[begin TEXT BLOCK]

I am not in any way suggesting that DFID gets the balance right in every case; of course we make mistakes. But it is not true to suggest that the team in which I work, or DFID as a whole, is dominated by people who only value one form of research evidence as the basis for decisions.

Unfortunately I am not able to go to the PLAAS conference in November at which these issues will be discussed – but I would like to make a plea to those who are attending. Please try not get too bogged down discussing your perceptions of policy makers’ prejudices. I suspect that the discussions will be more useful if they focus on concrete examples of policy decisions which contributors feel were overly influenced by one type of research evidence. By analysing these examples, it may be possible to come up with some genuinely useful case studies and some recommendations on how policy makers can consider a range of factors (including citizens’ voice, local cultures, power dynamics etc. etc. as well as research evidence) as they make their decisions.

17 thoughts on “I disagree that I disagree!

  1. Just in case people do not read my blog or Du Toit’s article… I did not mention DFID’s Evidence into Action team. But, still, you have to accept that the name it self says a lot…. I am glad to hear that DFID has interesting and nuanced discussions about their interventions. Shame they are not public, though. That would certainly be a good thing.

  2. Thanks Enrique – and yes, sorry I should have made it clear that neither article specifically referenced DFID.
    On making the discussions more public, this is a good point. I have to admit that before joining DFID I also suspected they were rather technocratic and did not expect discussions of evidence to be so nuanced (and I promise that I have not been brainwashed since joining!!). I think that the fact that people have such misconceptions suggests that DFID is not doing a good job at getting their view out there. I hope that that will change in the future…

  3. It seems like you are suggesting that a mix of methods is needed to understand the range of questions that is being asked about a given intervention – makes sense. But it also seems like you are saying that for any given intervention, experimental evidence probably forms part of the package. Is that fair? Are there circumstances where you would say experimental evidence is not an essential part of the mix of methods you need in order to understand whether an intervention is worthwhile?

  4. Hi Kirsty, it’s always valuable to get first hand insights into how DFID works – or for that matter insights into any organisation with such a degree of influence. From the outside even some of the most mundane details of how things are done to day can be quite illuminating, A couple of things occur to me – but in relation to any agency (I don’t know enough about DFID’s internal structures and daily interactions to comment on that particular case) – and I’m no expert in this either, so this is probably a bit woolly…

    The first would be if what you describe for the evidence team would be true of policy teams – or is there a danger of pretty nuanced ‘evidence literate’ evidence teams, but policy making carries on as before, because of either the knowledge and skills in particular teams (and ability to handle different types of evidence), or just because of the realities of being a Whitehall facing department where policy is determined by a whole host of reasons which may have little to do with the evidence base.

    Secondly, what would be really interesting to know more about (again in any agency) is where the expertise on research and evidence comes together with the expertise on political economy and governance. Political economy and power analyses have gained a fair bit of attention in recent years and from what I know there have been lots of attempts to thread these kind of approaches into daily practice. If the same is beginning to happen with ‘evidence’ approaches, how are the two being combined (if they are), or how might this be done best?

[end TEXT BLOCK]

> PROBLEM REQUIREMENTS
Please quote the blog post on DFID and research evidence word for word, from "I am not in" up to and including "basis for decisions.".

[begin SOURCE DATA]

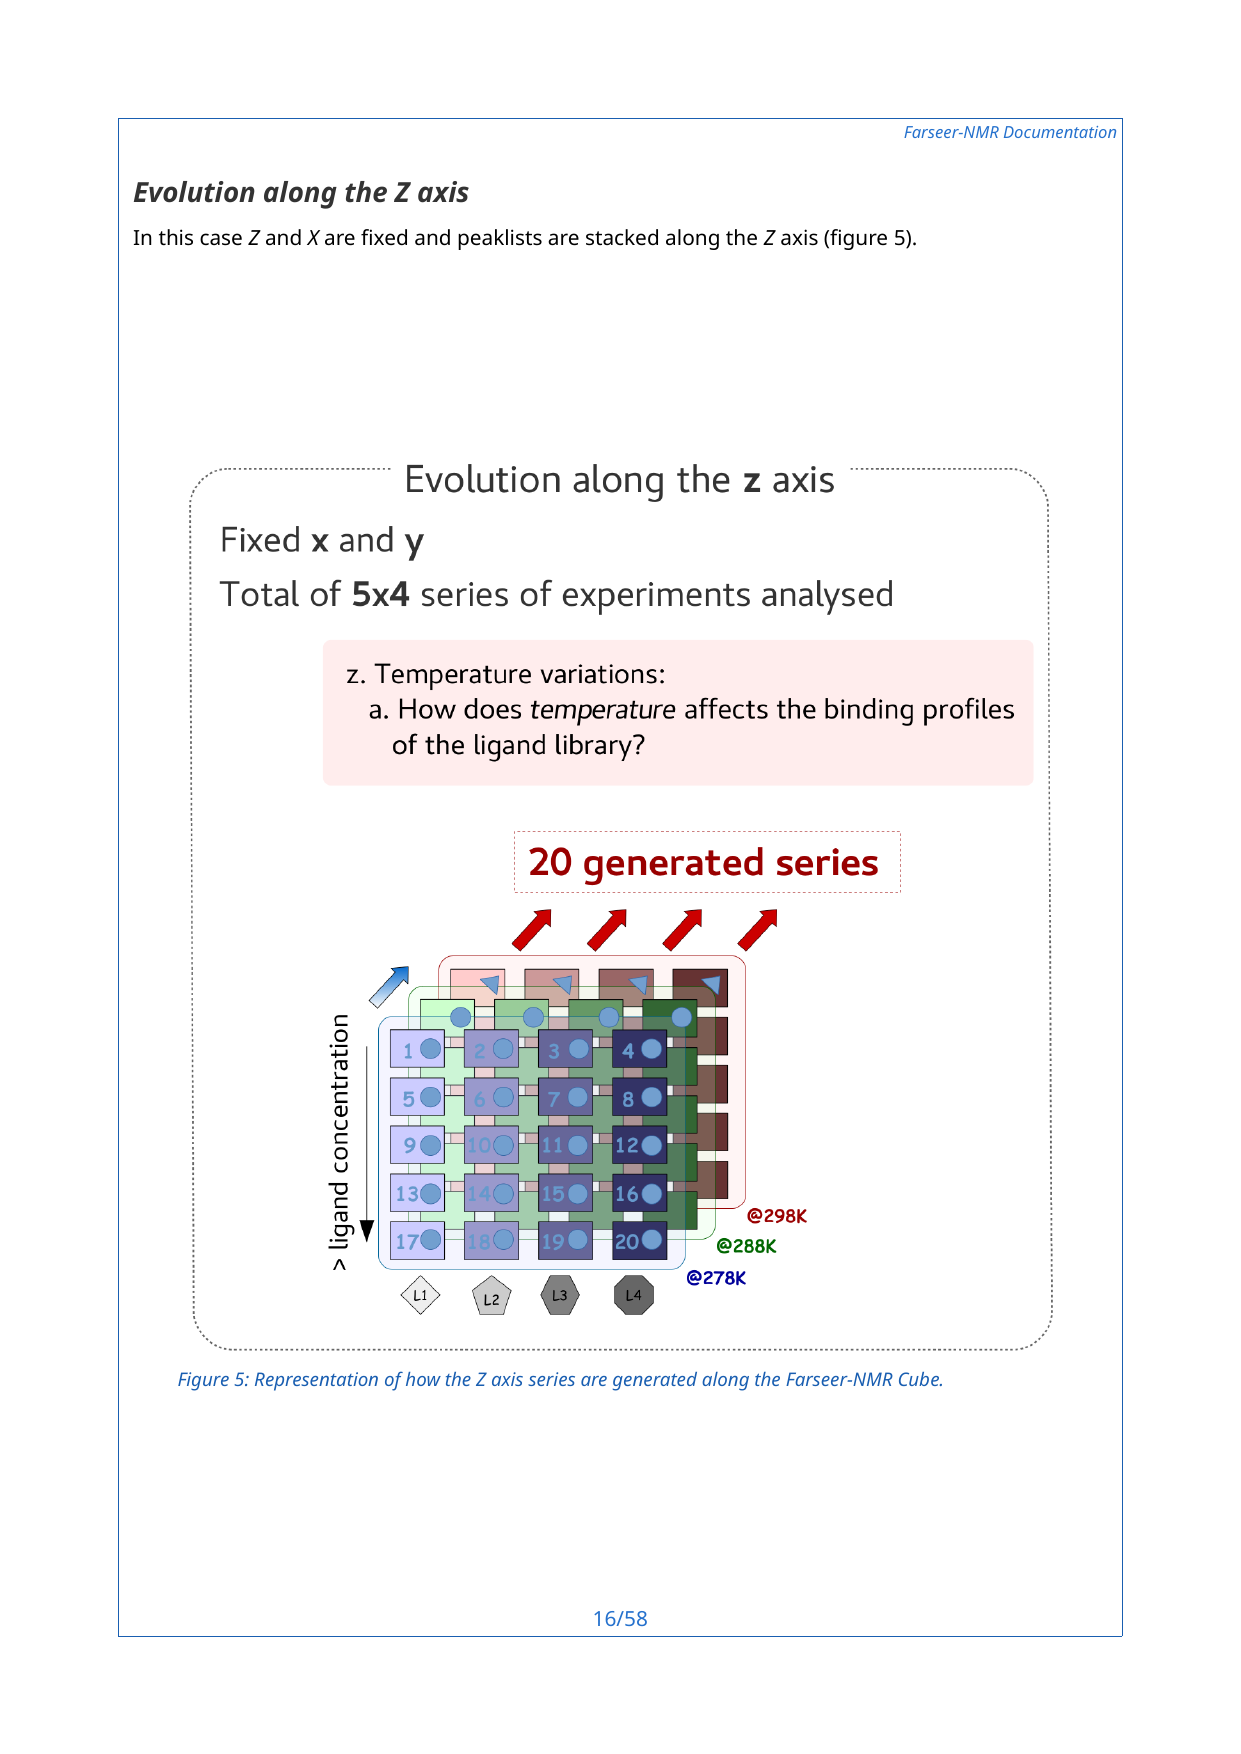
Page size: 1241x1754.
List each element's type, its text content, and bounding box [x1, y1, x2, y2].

[end SOURCE DATA]

> EXERCISE SOLUTION
I am not in any way suggesting that DFID gets the balance right in every case; of course we make mistakes. But it is not true to suggest that the team in which I work, or DFID as a whole, is dominated by people who only value one form of research evidence as the basis for decisions.